Conversation Manager
We create a language model processor to keep track of chat messages. We add a little memory to the conversation via Lang chain. We use an exit word (goodbye) to exit the program. We process the transcription response and give it to the LL (Language Model). We give the LL response to the text-to-speech model and reset the transcription response after processing.
Running a Language Model Forever
To run the language model indefinitely, we use a loop that continues until the user stops it. The language model is used to chat with the user and respond to their queries. The model's latency is around 1-2 seconds, which is relatively slow compared to other language models.
Language Model Latency
The latency includes network latency, which can be affected by Wi-Fi speed. The Deepgram processing time is likely faster than the reported latency. The language model's latency can be masked by inserting filler words or silence to buy more time.
Interrupting the AI
Interrupting the AI is difficult and requires more complex code. It's a software engineering problem rather than an AI problem.

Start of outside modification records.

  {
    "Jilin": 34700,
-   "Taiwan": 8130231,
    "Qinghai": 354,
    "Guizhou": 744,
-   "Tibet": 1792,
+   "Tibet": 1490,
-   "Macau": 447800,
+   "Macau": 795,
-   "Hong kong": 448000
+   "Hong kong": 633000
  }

Streaming Speech into the Model
The model can be trained to predict the user's speech in real-time. The user's speech can be streamed into the model as they speak. The model can then predict the rest of the user's sentence and form a response.

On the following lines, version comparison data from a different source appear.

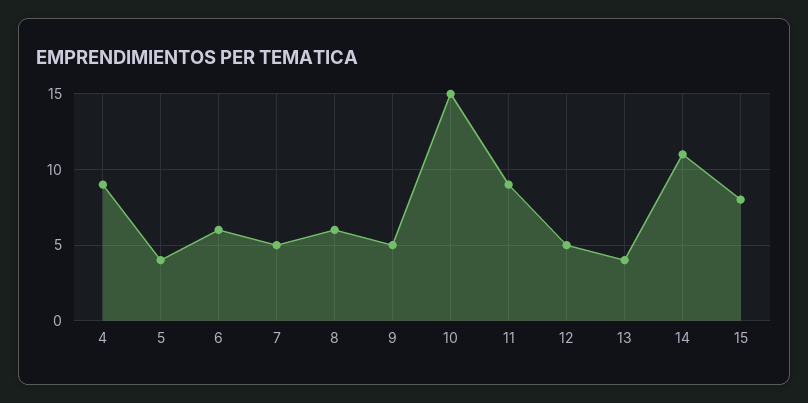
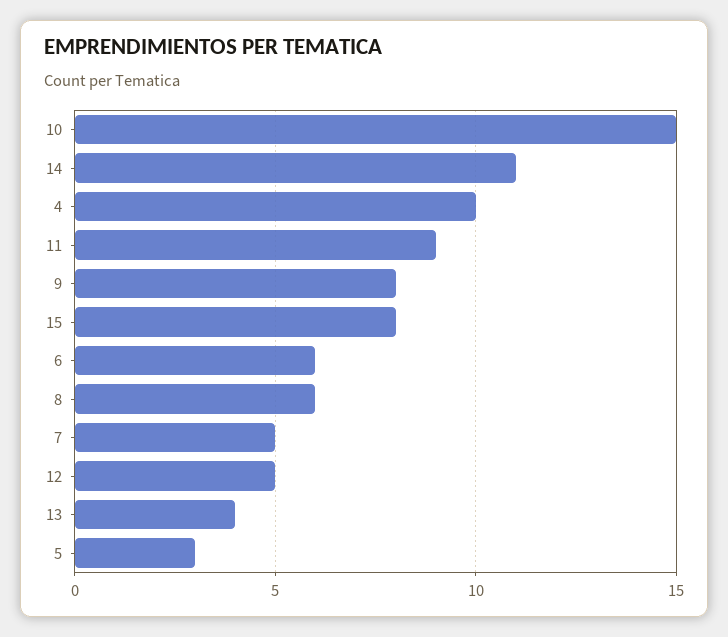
  {
-   "4": 9,
+   "4": 10,
-   "5": 4,
+   "5": 3,
    "6": 6,
    "7": 5,
    "8": 6,
-   "9": 5,
+   "9": 8,
    "10": 15,
    "11": 9,
    "12": 5,
    "13": 4,
    "14": 11,
    "15": 8
  }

Cost of Tokens and Intelligence
The cost of tokens and intelligence is decreasing to zero. Implementing real-time speech prediction could be a valuable feature in text-to-speech applications.
Conclusion
The language model's latency can be improved by optimizing the model or using filler words. Interrupting the AI is a software engineering problem rather than an AI problem. Streaming speech into the model can be a valuable feature in text-to-speech applications. By combining the fastest LLM with the fastest TTS model, we can create a conversational AI that can chat with users in real-time.